Second, maturity matters. When I left, I expected the church to answer all my questions all of the time in the same way that a five-year-old expects her dad to know everything about astronomy while looking up at the stars. By the time I came back, I carried more realistic expectations about what the church can offer. Don’t get me wrong; I still struggle with the imperfections of the institutional church. But having spent time away from that institution, I’ve realized that I much prefer the flaws of the church to the greater flaws of churchlessness.
If you could speak to a parent of a child whose faith has shipwrecked, what advice would you give them?
A recent Barna Group study revealed that three out of five young people leave the church permanently or for an extended period of time. That’s a really sobering statistic. I was one of those statistics; I left the church in my early twenties and then eventually came back. How my faith community responded to my departure—with grace and patience—was key to my return. With that in mind, I would offer the following suggestions to parents whose children have left or might leave the faith and/or the church.
a.
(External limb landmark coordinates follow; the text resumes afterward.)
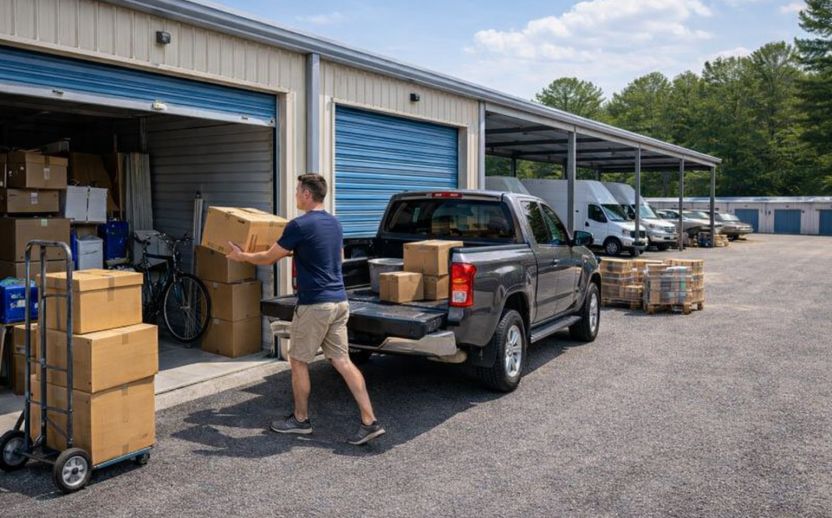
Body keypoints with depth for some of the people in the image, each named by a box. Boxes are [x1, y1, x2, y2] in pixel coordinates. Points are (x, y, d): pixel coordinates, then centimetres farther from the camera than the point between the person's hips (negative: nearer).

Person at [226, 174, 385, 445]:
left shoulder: (300, 226, -13)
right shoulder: (335, 224, 12)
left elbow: (269, 258, -2)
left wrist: (242, 256, 16)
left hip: (314, 305, -7)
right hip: (339, 301, 7)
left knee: (298, 361, 10)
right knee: (342, 361, 7)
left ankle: (301, 420, 24)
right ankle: (369, 422, 1)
Let your kids individuate. Listen to their questions, affirm their search, walk with them. But give them space to wrestle out their questions. It’s the only way they’ll come to own their faith.
b. If they have sophisticated theological or philosophical questions, equip them with smart apologetic resources. Give them books or DVDs by Lee Strobel, Nancy Percy, William Lane Craig, Eleanor Stump, Mary Jo Sharp, and others.
c. Raise your kids in community. Look for opportunities where they can spend time with pastors, professors, strong Christian mentors, and other leaders.
d. Help your kids think through faith-life integration. How does Christianity apply to politics, art, culture, etcetera? Encourage your kids to participate in public life. Get them involved in ways that put faith into practice.
e. Think seriously about where you send your children to college. Some kids need a traditional Christian environment while others might do better in a secular setting where they can push against the mainstream.
f. Finally, remember that active doubt (as opposed to passive doubt) can be a very healthy, soul-searching, truth-seeking part of faith. Trust that faith worth keeping can stand up to scrutiny.